The Baron Ashkenazy was the first guest to join Mother and Father at their table. He arrived with a beautiful little girl whom he introduced as his daughter. She was astonishingly lovely, about the same age as the boy. Mother had immediate hopes that they would become friends. Of course they sat there and said nothing and didn’t look at one another. But she was a remarkable creature, with the darkest eyes and thick hair like her father’s and a Mediterranean complexion. She wore a fine white lace dress with a satin bodice shaped by the smallest suggestion of a bosom. Father could not take his eyes off the girl. Through dinner she said nothing, nor did she smile.

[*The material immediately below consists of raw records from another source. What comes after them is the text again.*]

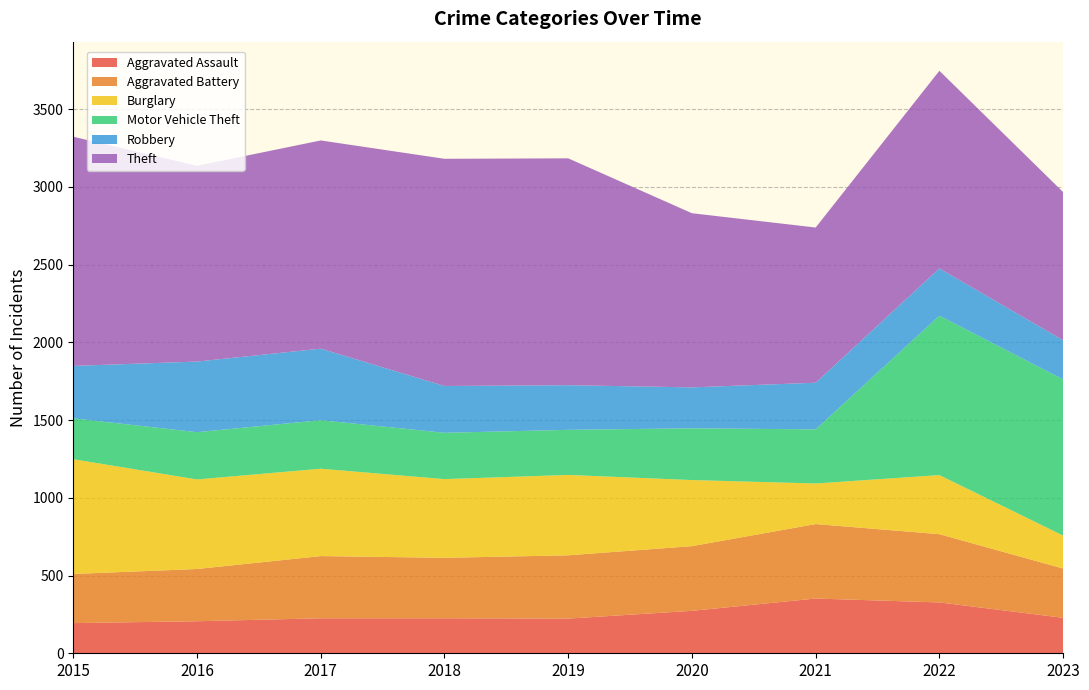

Reading left to right, extract all data points from this chart.

Aggravated Assault: 194	206	225	225	223	273	352	327	228
Aggravated Battery: 316	336	400	389	407	416	479	439	317
Burglary: 738	576	562	506	517	425	261	380	212
Motor Vehicle Theft: 263	304	312	298	290	333	348	1025	1004
Robbery: 337	454	460	301	287	263	300	304	252
Theft: 1474	1259	1339	1461	1459	1120	998	1271	953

But the explanation was soon forthcoming, after the appetizer, in fact, when the Baron in a lowered voice, his hand going out to touch his daughter’s hand, explained that her mother had died some years before although he did not say of what. He had never remarried. A moment later he was again his ebullient self. He talked incessantly in his European accent, with malapropisms he himself recognized and laughed over. Life excited him. He dwelled on his own sensations and liked to talk about them: the taste of the wine or the way the candle flames multiplied in the crystal chandeliers. His simple delight in everything was infectious and soon Mother and Father wore constant smiles on their faces. They had forgotten themselves. It was enormously pleasurable to see the world as the Baron did, alive to every moment. He held his rectangular glass aloft, framing Mother and Father, the two children, the waiter walking toward the table and, at the far end of the dining room, a pianist and a fiddler who played for the patrons on a small platform decorated with potted palms. In the movie films, he said, we only look at what is there already. Life shines on the shadow screen, as from the darkness of one’s mind. It is a big business. People want to know what is happening to them. For a few pennies they sit and see their selves in movement, running, racing in motorcars, fighting and, forgive me, embracing one another. This is most important today, in this country, where everybody is so new. There is such a need to understand. The Baron lifted his wineglass. He looked at the wine and tasted. You have of course seen
His First Mistake
. No?
A Daughter’s Innocence
. No? He laughed. Don’t embarrass! They are my first two picture plays. One-reelers. I made them for under five hundred dollars and each has brought ten thousand dollars in receipt. Yes, he said laughing, it is true1 Father had coughed and turned red at the mention of specific sums. Misunderstanding, the Baron insisted on explaining to him how this was a good profit but not unusual. The film business was at this time booming and anyone could make money. Now, the Baron said, I have become myself a company in partnership with the Pathé exchange for a story of fifteen reels long! And each reel will be shown, one a week for fifteen weeks, and the customers will come back every week to see what next happens. With a mischievous look he took a shiny coin from his pocket and flipped it into the air. The Baron caught the coin and flattened his hand on the table with a loud smack. The silver jumped. The water shook in the glasses. He lifted his hand, revealing one of the popular new five-cent pieces, a buffalo nickel. Father couldn’t understand why he was doing this. How I named myself, the Baron said with delight. I am the Buffalo Nickel Photoplay, Incorporated!